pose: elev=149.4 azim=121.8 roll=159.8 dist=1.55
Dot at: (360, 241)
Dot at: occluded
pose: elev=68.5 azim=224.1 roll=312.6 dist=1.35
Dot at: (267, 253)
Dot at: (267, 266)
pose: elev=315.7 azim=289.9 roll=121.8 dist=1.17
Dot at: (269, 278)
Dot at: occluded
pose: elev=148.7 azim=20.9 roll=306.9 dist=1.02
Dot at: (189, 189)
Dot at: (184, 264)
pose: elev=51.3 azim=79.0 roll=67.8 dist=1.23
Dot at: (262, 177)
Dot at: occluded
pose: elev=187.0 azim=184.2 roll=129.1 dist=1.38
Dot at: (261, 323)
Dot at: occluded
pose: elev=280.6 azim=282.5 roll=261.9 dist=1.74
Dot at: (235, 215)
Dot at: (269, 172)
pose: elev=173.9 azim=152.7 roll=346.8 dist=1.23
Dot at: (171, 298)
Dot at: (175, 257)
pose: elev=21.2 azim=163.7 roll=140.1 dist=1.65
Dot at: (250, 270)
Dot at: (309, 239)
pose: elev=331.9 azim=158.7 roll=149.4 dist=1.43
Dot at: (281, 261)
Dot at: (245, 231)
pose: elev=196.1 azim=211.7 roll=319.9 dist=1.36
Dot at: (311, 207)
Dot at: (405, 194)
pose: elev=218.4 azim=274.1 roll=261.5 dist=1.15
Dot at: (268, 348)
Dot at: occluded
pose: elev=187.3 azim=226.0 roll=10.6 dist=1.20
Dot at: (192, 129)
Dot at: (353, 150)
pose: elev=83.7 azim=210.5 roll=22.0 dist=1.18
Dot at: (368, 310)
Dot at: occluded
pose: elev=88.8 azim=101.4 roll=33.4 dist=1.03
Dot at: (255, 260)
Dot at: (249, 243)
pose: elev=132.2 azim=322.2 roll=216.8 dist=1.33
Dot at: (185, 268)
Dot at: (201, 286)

--- --- ---

* WORK INSTRUCTIONS *
Copy the lines without any change, starting with the line that contains "pose: elev=280.6 azim=282.5" and continuing through the final line.

* EXERCISE ANSWER *
pose: elev=280.6 azim=282.5 roll=261.9 dist=1.74
Dot at: (235, 215)
Dot at: (269, 172)
pose: elev=173.9 azim=152.7 roll=346.8 dist=1.23
Dot at: (171, 298)
Dot at: (175, 257)
pose: elev=21.2 azim=163.7 roll=140.1 dist=1.65
Dot at: (250, 270)
Dot at: (309, 239)
pose: elev=331.9 azim=158.7 roll=149.4 dist=1.43
Dot at: (281, 261)
Dot at: (245, 231)
pose: elev=196.1 azim=211.7 roll=319.9 dist=1.36
Dot at: (311, 207)
Dot at: (405, 194)
pose: elev=218.4 azim=274.1 roll=261.5 dist=1.15
Dot at: (268, 348)
Dot at: occluded
pose: elev=187.3 azim=226.0 roll=10.6 dist=1.20
Dot at: (192, 129)
Dot at: (353, 150)
pose: elev=83.7 azim=210.5 roll=22.0 dist=1.18
Dot at: (368, 310)
Dot at: occluded
pose: elev=88.8 azim=101.4 roll=33.4 dist=1.03
Dot at: (255, 260)
Dot at: (249, 243)
pose: elev=132.2 azim=322.2 roll=216.8 dist=1.33
Dot at: (185, 268)
Dot at: (201, 286)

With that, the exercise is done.